Luxury yacht group taps Maltese market for €5 million investment

The wooden sailing yacht, which takes inspiration from the classic schooners of the 1920s and 1930s, is positioned amongst the most luxurious and high-end sailing yachts in the world, and is registered and operated out of Malta

The 136-foot luxury yacht Satori - yours for €99,000 a week
The 136-foot luxury yacht Satori - yours for €99,000 a week

A group of entrepreneurs seeking €5 million on Malta’s prospects market are pitching the “luxury experience” market to investors on the back of the growing number of multi-millionaires.

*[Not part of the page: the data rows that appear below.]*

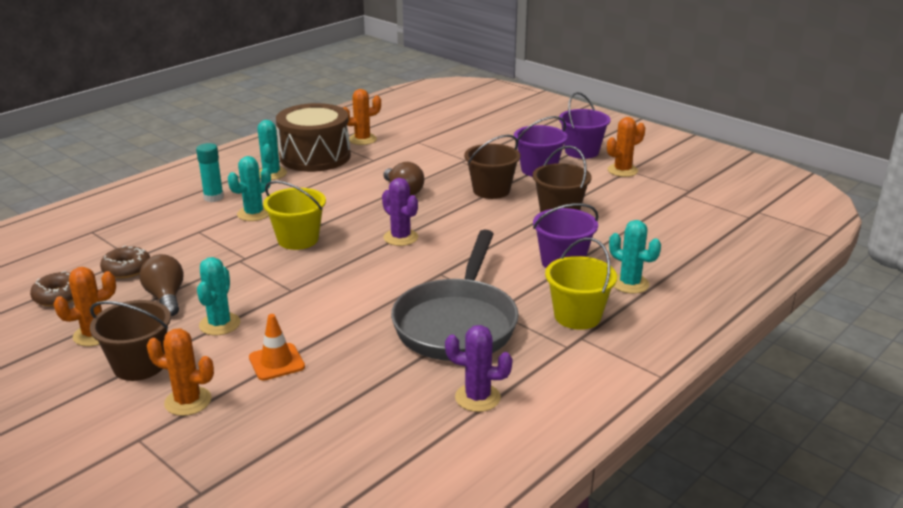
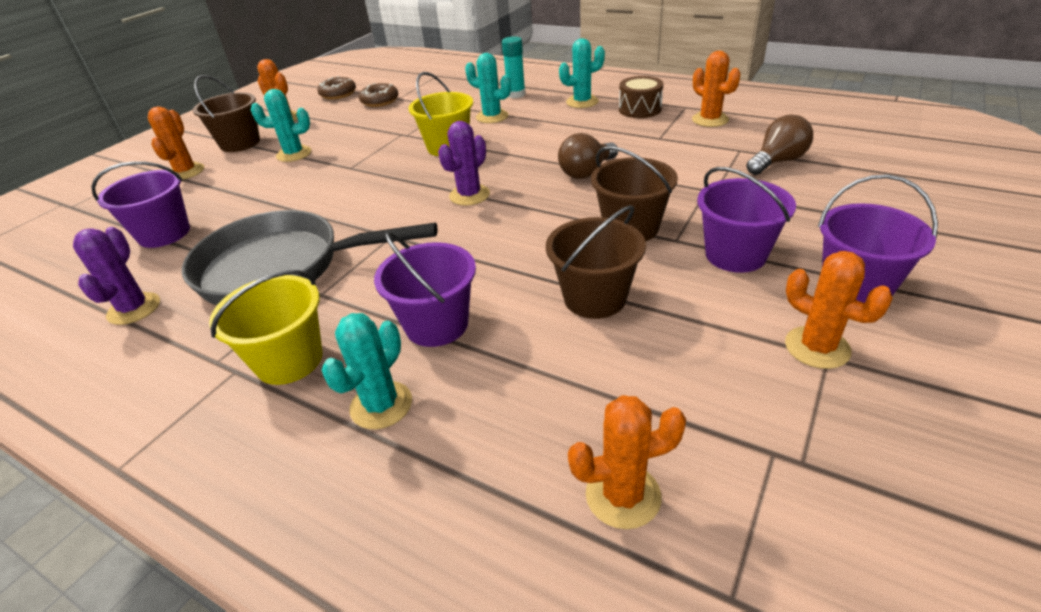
camera: 80 degrees right, 10 degrees up
brown light bulb [139,254,183,316] -> brown light bulb moved to [746,115,813,175]
orange traffic cone [249,314,305,381] -> none
brown drum [276,103,351,172] -> brown drum [619,76,663,118], size x0.52
none -> purple bucket [91,161,190,248]
none -> orange cactus [568,395,686,529]

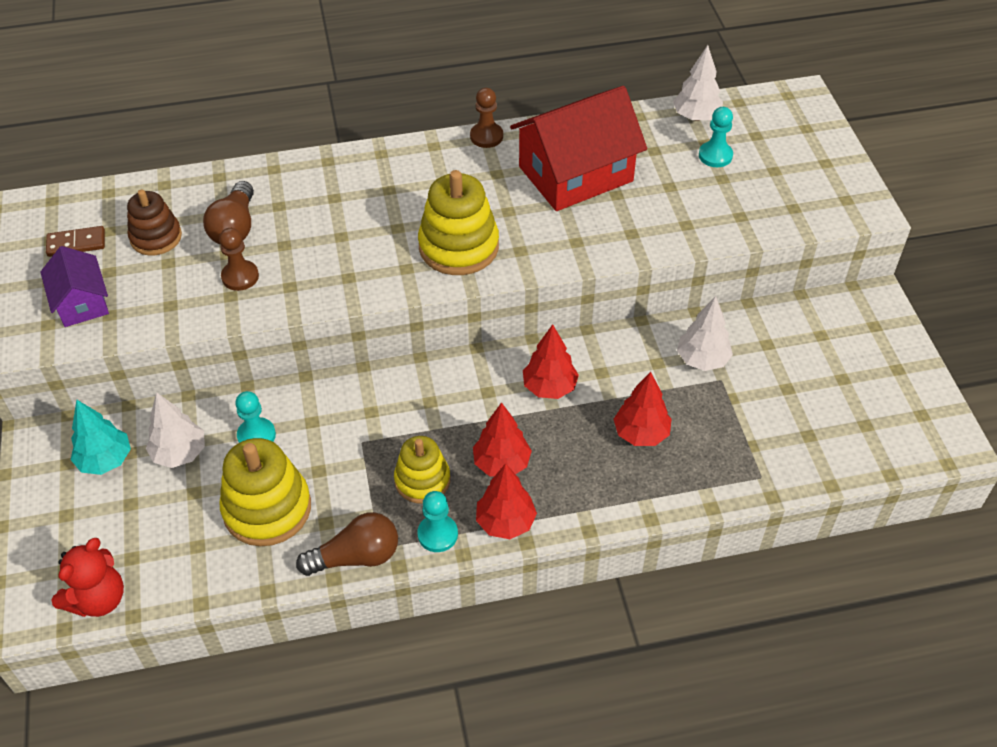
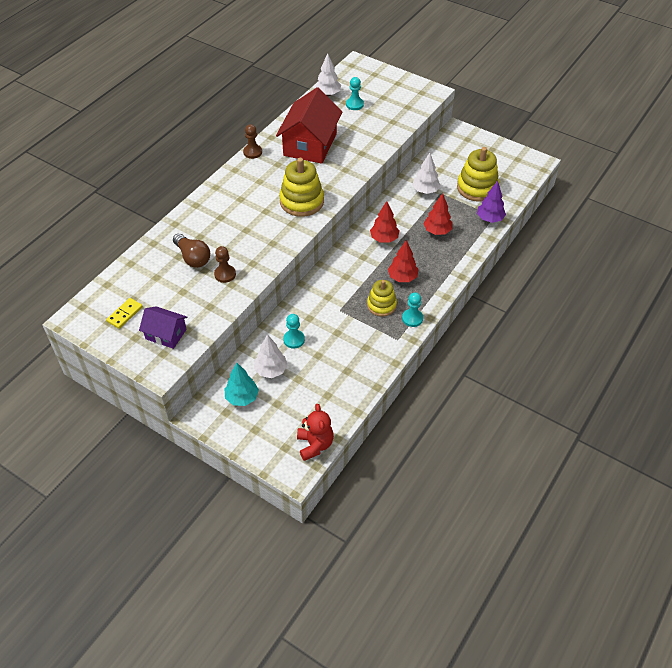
camera: 45 degrees left, 0 degrees up
brown domino [46,226,105,257] -> yellow domino [106,298,143,329]
brown stacking toy [127,189,182,256] -> none
yellow stacking toy [219,438,311,546] -> yellow stacking toy moved to [457,147,499,202]
brown light bulb [296,512,398,576] -> none
red tree [476,463,537,539] -> none
none -> purple tree [477,181,506,223]

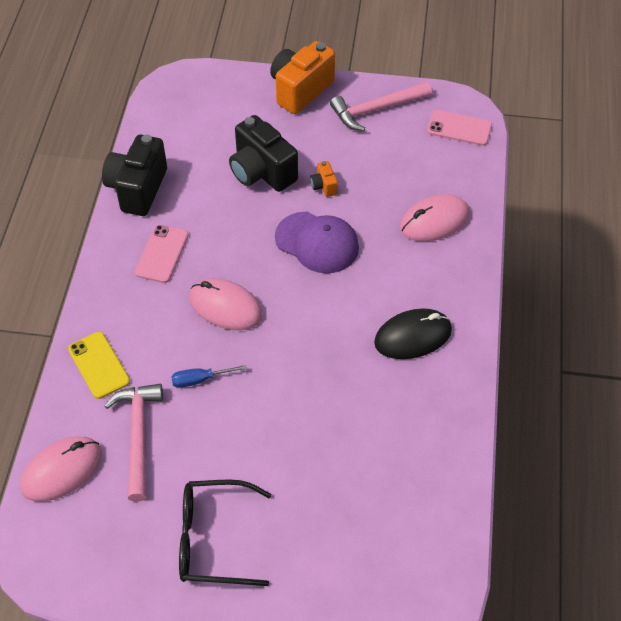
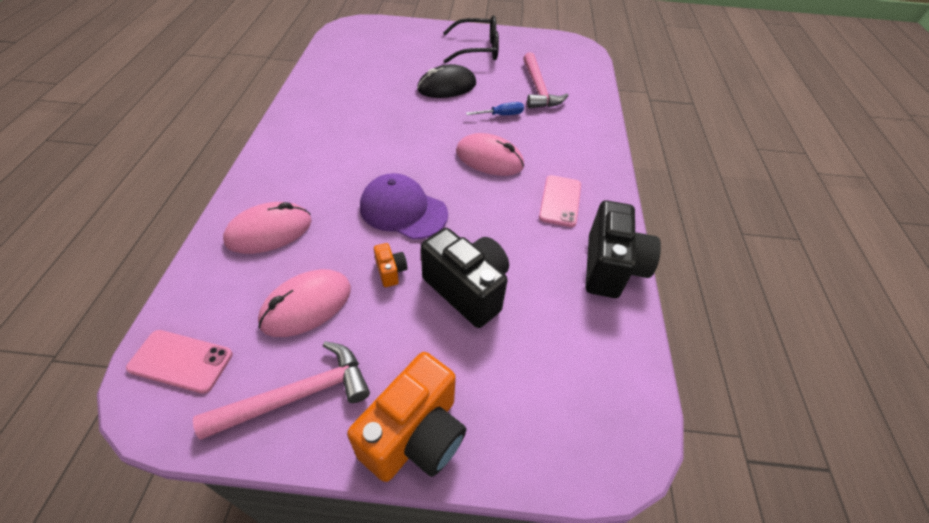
camera: 175 degrees right, 5 degrees down
pink mouse [20,437,102,502] -> pink mouse moved to [258,269,351,337]
yellow phone [68,332,130,399] -> none
black mouse [374,308,452,359] -> black mouse moved to [417,64,476,98]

Borgo Lifestyle – owned by entrepreneurs Claus and Jeanette Thottrup – will use the bond proceeds to channel €2 million as an interest-bearing loan to re-finance the construction of its 136-foot luxury yacht Satori, and €2.8 million to finance an upgrade of the five-star Borgo Santo Pietro Hotel in Siena, Italy.

The wooden sailing yacht, which takes inspiration from the classic schooners of the 1920s and 1930s, is positioned amongst the most luxurious and high-end sailing yachts in the world, and is registered and operated out of Malta. The vessel accommodates up to 10 guests and a crew of 8-9 people and includes five bedrooms, five external private areas and a very large internal saloon.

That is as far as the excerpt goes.